The answers to this question are yes and no. The basic x86 machine code is dependent only on the processor. The x86 versions of Windows and Linux are obviously built on the x86 machine code. There are a few differences between Linux and Windows programming in x86 Assembly:

  1. On a Linux computer, the most popular assemblers are the GAS assembler, which uses the AT&T syntax for writing code, and the Netwide Assembler, also known as NASM, which uses a syntax similar to MASM.
  2. On a Windows computer, the most popular assembler is MASM, which uses the Intel syntax.
  3. The available software interrupts, and their functions, are different on Windows and Linux.
  4. The available code libraries are different on Windows and Linux.

Using the same assembler, the basic assembly code written on each Operating System is basically the same, except you interact with Windows differently than you interact with Linux.

Which Assembler is Best?[edit]

The short answer is that none of the assemblers is better than any other; it's a matter of personal preference.

The long answer is that different assemblers have different capabilities, drawbacks, etc. If you only know GAS syntax, then you will probably want to use GAS. If you know Intel syntax and are working on a Windows machine, you might want to use MASM. If you don't like some of the quirks or complexities of MASM and GAS, you might want to try FASM or NASM. We will cover the differences between the different assemblers in section 2.

Do I Need to Know Assembly?[edit]

You don't need to know assembly for most computer tasks, but it can definitely be useful. Learning assembly is not about learning a new programming language. If you are going to start a new programming project (unless that project is a bootloader, a device driver, or a kernel), then you will probably want to avoid assembly like the plague. An exception to this could be if you absolutely need to squeeze the last bits of performance out of a congested inner loop and your compiler is producing suboptimal code. Keep in mind, though, that premature optimization is the root of all evil, although some computing-intense realtime tasks can only be optimized sufficiently if optimization techniques are understood and planned for from the start.

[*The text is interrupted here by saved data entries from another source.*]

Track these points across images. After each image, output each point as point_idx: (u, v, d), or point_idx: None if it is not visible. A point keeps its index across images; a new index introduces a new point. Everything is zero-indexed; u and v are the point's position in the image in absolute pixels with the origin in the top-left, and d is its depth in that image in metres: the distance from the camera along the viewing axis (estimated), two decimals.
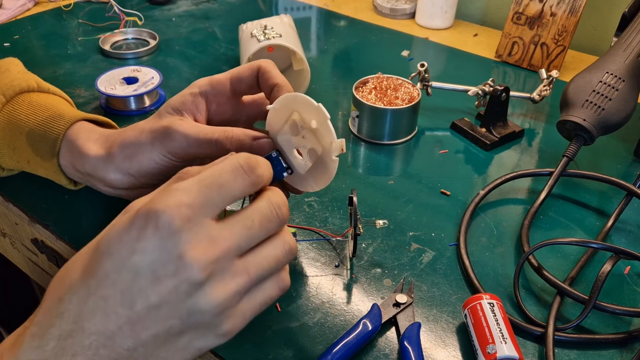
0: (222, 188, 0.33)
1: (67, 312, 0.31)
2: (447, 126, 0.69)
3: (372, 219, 0.51)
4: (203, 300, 0.32)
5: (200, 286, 0.32)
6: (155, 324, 0.32)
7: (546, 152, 0.65)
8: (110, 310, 0.31)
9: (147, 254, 0.31)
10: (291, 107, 0.41)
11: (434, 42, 0.92)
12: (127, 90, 0.69)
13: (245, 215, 0.34)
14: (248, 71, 0.45)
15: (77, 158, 0.48)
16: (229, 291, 0.33)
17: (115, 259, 0.31)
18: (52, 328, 0.31)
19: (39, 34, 0.90)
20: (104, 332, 0.31)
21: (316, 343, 0.42)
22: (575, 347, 0.43)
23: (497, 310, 0.41)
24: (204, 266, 0.31)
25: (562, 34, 0.79)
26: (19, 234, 0.60)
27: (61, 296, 0.32)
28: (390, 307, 0.44)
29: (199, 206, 0.32)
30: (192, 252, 0.31)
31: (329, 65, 0.84)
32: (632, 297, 0.47)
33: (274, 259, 0.35)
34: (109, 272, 0.31)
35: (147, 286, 0.31)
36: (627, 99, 0.56)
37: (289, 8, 1.04)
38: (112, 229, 0.33)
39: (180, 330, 0.33)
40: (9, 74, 0.53)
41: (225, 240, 0.32)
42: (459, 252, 0.50)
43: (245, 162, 0.34)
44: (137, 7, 0.99)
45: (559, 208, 0.57)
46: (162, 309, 0.31)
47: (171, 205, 0.31)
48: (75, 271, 0.33)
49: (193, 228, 0.31)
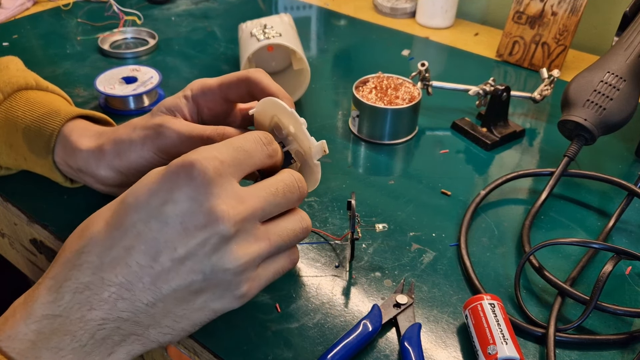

However, learning assembly gives you a particular insight into how your computer works on the inside. When you program in a higher-level language like C or Ada, all your code will eventually need to be converted into machine code instructions so your computer can execute them. Understanding the limits of exactly what the processor can do, at the most basic level, will also help when programming a higher-level language.

How Should I Format my Code?[edit]

Most assemblers require that assembly code instructions each appear on their own line and are separated by a carriage return. Most assemblers also allow for whitespace to appear between instructions, operands, etc. Exactly how you format code is up to you, although there are some common ways:

One way keeps everything lined up:

Label1:
mov ax, bx
add ax, bx
jmp Label3
Label2:
mov ax, cx
...

Another way keeps all the labels in one column and all the instructions in another column:

Label1: mov ax, bx
        add ax, bx
        jmp Label3
Label2: mov ax, cx
...

Another way puts labels on their own lines and indents instructions slightly:

Label1:
   mov ax, bx
   add ax, bx
   jmp Label3
Label2:
   mov ax, cx
...

Yet another way separates labels and instructions into separate columns AND keeps labels on their own lines:

Label1:
        mov ax, bx
        add ax, bx
        jmp Label3
Label2:
        mov ax, cx
...

So there are a million different ways to do it, but there are some general rules that assembly programmers generally follow:

  1. Make your labels obvious, so other programmers can see where they are.
  2. More structure (indents) will make your code easier to read.
  3. Use comments to explain what you are doing. The meaning of a piece of assembly code can often not be immediately clear.